A newer version of this document is available. Customers should click here to go to the newest version.

Document Table of Contents

?laneg

Computes the Sturm count, the number of negative pivots encountered while factoring tridiagonal T-sigma*I = L*D*LT.

Syntax

value = slaneg( n, d, lld, sigma, pivmin, r )

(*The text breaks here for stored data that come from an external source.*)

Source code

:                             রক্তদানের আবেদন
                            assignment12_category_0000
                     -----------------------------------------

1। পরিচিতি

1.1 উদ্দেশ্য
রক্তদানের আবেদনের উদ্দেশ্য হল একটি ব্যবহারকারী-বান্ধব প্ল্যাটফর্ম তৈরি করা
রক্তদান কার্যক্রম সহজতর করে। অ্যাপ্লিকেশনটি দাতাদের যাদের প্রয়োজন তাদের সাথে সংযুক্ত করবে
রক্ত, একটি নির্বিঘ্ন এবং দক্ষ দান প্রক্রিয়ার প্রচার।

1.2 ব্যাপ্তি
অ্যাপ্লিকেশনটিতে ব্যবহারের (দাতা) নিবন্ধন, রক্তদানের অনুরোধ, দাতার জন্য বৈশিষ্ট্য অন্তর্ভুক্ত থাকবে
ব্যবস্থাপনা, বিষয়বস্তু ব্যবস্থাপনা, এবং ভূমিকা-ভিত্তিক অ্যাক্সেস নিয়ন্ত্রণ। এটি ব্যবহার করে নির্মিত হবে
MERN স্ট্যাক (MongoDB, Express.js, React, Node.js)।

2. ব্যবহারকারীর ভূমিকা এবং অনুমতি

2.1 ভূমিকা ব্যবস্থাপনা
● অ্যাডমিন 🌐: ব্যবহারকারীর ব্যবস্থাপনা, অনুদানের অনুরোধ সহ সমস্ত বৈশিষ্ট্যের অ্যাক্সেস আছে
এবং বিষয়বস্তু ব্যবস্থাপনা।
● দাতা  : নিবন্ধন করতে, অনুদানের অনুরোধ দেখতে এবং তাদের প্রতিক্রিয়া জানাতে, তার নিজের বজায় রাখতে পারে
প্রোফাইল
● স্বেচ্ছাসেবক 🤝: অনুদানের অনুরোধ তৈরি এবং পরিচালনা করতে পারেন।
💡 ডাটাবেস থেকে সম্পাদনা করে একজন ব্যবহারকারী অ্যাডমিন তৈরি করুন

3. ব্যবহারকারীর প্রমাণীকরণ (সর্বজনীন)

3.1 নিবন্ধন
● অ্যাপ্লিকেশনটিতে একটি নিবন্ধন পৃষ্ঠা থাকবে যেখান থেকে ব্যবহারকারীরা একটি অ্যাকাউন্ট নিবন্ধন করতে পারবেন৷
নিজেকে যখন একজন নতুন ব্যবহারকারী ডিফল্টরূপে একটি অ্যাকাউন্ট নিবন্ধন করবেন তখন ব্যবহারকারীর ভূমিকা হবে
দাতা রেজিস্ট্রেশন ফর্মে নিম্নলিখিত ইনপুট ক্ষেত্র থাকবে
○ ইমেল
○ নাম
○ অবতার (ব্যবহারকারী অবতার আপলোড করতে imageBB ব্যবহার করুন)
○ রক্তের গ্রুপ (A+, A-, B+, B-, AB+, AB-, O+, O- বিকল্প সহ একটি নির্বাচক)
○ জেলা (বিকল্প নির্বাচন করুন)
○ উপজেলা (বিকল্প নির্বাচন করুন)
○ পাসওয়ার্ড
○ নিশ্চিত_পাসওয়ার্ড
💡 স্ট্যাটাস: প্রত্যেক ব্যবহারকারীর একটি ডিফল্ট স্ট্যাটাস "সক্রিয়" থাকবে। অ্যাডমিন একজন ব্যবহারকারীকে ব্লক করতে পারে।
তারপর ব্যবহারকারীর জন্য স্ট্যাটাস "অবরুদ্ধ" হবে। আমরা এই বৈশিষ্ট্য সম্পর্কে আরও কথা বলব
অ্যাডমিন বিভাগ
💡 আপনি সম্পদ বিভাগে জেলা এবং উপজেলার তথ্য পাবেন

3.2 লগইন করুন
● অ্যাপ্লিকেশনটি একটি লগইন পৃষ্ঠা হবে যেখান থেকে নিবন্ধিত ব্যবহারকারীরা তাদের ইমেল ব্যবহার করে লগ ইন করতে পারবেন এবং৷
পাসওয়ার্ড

value = dlaneg( n, d, lld, sigma, pivmin, r )

Include Files

  • mkl.fi

Description

The routine computes the Sturm count, the number of negative pivots encountered while factoring tridiagonal T-sigma*I = L*D*LT. This implementation works directly on the factors without forming the tridiagonal matrix T. The Sturm count is also the number of eigenvalues of T less than sigma. This routine is called from ?larb. The current routine does not use the pivmin parameter but rather requires IEEE-754 propagation of infinities and NaNs (NaN stands for 'Not A Number'). This routine also has no input range restrictions but does require default exception handling such that x/0 produces Inf when x is non-zero, and Inf/Inf produces NaN. (For more information see [Marques06]).

Input Parameters

n

INTEGER. The order of the matrix.

d

REAL for slaneg

DOUBLE PRECISION for dlaneg

Array, DIMENSION (n).

Contains n diagonal elements of the matrix D.

lld

REAL for slaneg

DOUBLE PRECISION for dlaneg

Array, DIMENSION (n-1).

Contains (n-1) elements L(i)*L(i)*D(i).

sigma

REAL for slaneg

DOUBLE PRECISION for dlaneg

Shift amount in T-sigma*I = L*D*L**T.

pivmin

REAL for slaneg

DOUBLE PRECISION for dlaneg

The minimum pivot in the Sturm sequence. May be used when zero pivots are encountered on non-IEEE-754 architectures.

r

INTEGER.

The twist index for the twisted factorization that is used for the negcount.

Output Parameters

value

INTEGER. The number of negative pivots encountered while factoring.